I have some outliers in a data set that I would like to deal with.
After doing some reading into the topic I came to the conclusion that the trimmed mean function and the boxplot (in rstudio) function might come in handy when trying to deal with the outliers.
I like to work with concrete baby examples, so let me just give a concrete case and show you what I have done so far, perhaps you could guide me in the correct direction.
$a$ <- $c(1,2,3,100,5,3,200,5,2,3) \implies mean(a) = 32,4.$
Obviously the two outliers are 100 and 200. Thus, if we want to find a more "realistic" mean value we simply remove 100 and 200 from the data set.
Since n = 10 in the data set a, and since there are two outliers (100,200), the "correct" way to trim a from the outliers would be the following command:
$mean(a, trim = 0.2) = mean(3+5+3+5+2+3) = 3.5$
In this baby example it was easy to find the "correct" trim value, which in this case was $0.2 = 20%$.
What I am looking for is a more general method on, how I can (given a large data set) find the correct trim value such that I can remove the outliers that are artificially skyrocketing the mean value.
Boxplot seems to be a good way to visualize the outliers, but in a very large dataset it wouldn't give me any concrete numbers regarding how many outliers there might.
While writing this question I just came up with an idea. Perhaps I could:
- Loop through the columns in the row that I want to analyze for outliers.
- If the number in the column > the real mean then count.
- Now I have a variable which contain the number of columns in the row > the real mean.
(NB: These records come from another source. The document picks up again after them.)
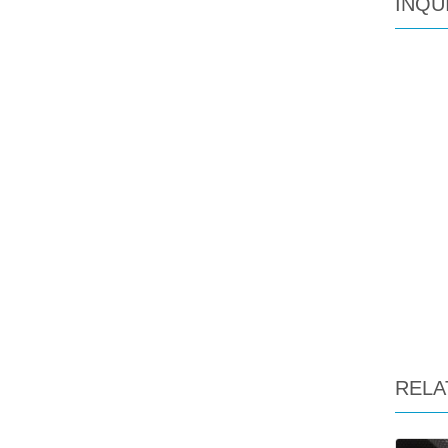
INQU
RELA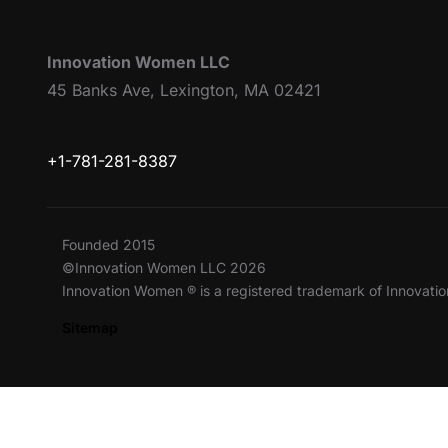
Innovation Women LLC
45 Banks Ave, Lexington, MA 02421
+1-781-281-8387
Founded 2015
©Innovation Women LLC 2026
Innovation Women ® is a registered trademark of Innovat
Sitemap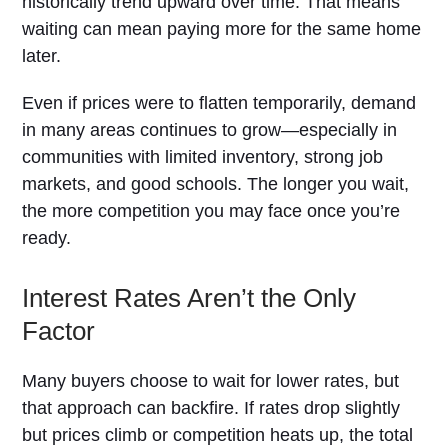
historically trend upward over time. That means
waiting can mean paying more for the same home
later.
Even if prices were to flatten temporarily, demand
in many areas continues to grow—especially in
communities with limited inventory, strong job
markets, and good schools. The longer you wait,
the more competition you may face once you’re
ready.
Interest Rates Aren’t the Only
Factor
Many buyers choose to wait for lower rates, but
that approach can backfire. If rates drop slightly
but prices climb or competition heats up, the total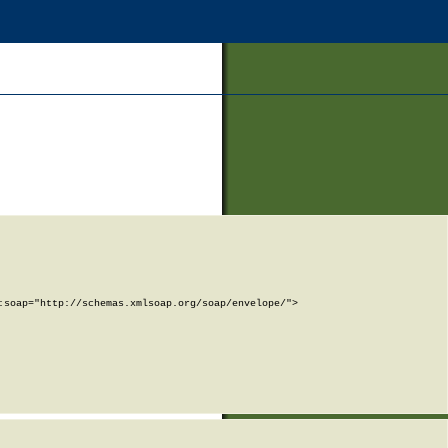
soap="http://schemas.xmlsoap.org/soap/envelope/">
- If say, (number of columns in the row > the real mean) = 10 and the total amount of columns in the row is 100. Then to remove the 10 outliers from the 100 columns, we say that the trim value should be $\frac{10}{100} = 0.1$
- So the command dealing with the 10 outliers would be $mean(vector, trim = 0.1)$
Any comments or help is appreciated.
If you have a samples of size $n = 100$ from a normal distribution, you will typically see outliers in half or more of the samples. Here are boxplots of 20 samples, each of size 100.
More than half have at least one outlier.
For exponential data, almost all sample of size 100 have outliers; outliers are a typical characteristic of this distribution.
You really want to delete all of those outliers?